There's some passionate kissing in this story, but true to the Harlequin Romance line the sex is of the closed door variety and the mystery of what happened to brother Travis is resolved (nondescript spoiler: he's found alive).  While I love a good road romance, what I'll remember most about this book is how emotionally gut-wrenching The Black Moment is - when the hero and heroine are driven apart and need to find their way back to each other.  It does come perilously close to a hero "telling" the heroine what's best for her, but Logan writes it the only way I think she possibly could have and both characters need to meet in the middle to close the distance between them.  Very well done, and now I've off to scour my unorganized digital TBR to see if I've got any more Nikki Logan books waiting to be discovered.

Final Grade = B+

4 comments:

Jill said...

I love Harlequin Romance (especially the original line) and I love that you're always advocating for it! I may have to check this one out, I've gotten way behind in my Harlequin reading.

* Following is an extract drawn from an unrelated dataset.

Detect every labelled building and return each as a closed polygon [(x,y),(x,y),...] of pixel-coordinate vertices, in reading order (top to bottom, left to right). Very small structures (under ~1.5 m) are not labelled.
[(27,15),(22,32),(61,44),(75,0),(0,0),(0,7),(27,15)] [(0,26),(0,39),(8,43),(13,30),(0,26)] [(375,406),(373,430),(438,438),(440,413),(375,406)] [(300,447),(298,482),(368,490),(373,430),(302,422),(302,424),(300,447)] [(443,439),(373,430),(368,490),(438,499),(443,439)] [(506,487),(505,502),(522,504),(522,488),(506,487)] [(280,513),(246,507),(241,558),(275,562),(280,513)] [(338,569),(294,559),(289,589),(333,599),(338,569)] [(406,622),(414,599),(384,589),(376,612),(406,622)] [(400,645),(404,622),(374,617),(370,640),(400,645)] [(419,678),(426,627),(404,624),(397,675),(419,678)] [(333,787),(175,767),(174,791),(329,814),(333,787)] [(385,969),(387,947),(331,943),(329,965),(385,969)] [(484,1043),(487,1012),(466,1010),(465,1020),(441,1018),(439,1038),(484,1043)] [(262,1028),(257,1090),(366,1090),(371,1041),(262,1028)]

I feel like I'm a broken record about this, but I tried a reprinted traditional regency for the challenge (I have dozens unread on my Kindle) and was disappointed. This one was "The Best Intentions" by Candice Hern.

A widower who wants to get married again (but not fall in love again of course) is in search of an older, worldly wife who won't crave romance. A woman fitting just that description visits his country home, but she happens to have a fresh-faced hoydenish younger sister. Spoiler alert for Yeah, you can see where this is going.

I don't necessarily mind May-December romances (Emma is one of my favorite books of all time), but I felt a lot of this rang a little weird when I was reading it in 2019. The heroine wasn't just younger, she was almost childlike? And she was contrasted to her older sister in way that was very unflattering. The older sister let the hero kiss her and somehow that made her promiscuous and shallow, but the same judgement wasn't put on the hero. I realize the double standard is probably historically accurate, but it was hard to take, especially when something similar was said about another older female character in a similar context in the same book. Apparently these men just trip over themselves and smack body parts against women.

Dorine said...

It has been a long time since I've read this line, but I've enjoyed most I've read. Sounds like a good one to get me back on track with them. I love a really good black moment that's gut-wrenching. Great review!

Wendy said...

Jill: I read this in one day and immediately wanted to binge through some more HRs.

Oof on the trad Regency. Yeah, there was tendency to festishize "innocent" and "child-like" in the genre back in the day and it was SO not aged well. I had to DNF an older western I tried to read either earlier this year or last year for the same reason.

Dorine: This Black Moment practically ripped my guts out. I loved it! LOL

Dorine said...

Oh good on the black moment. I love those. I bought this one. Thanks for the rec!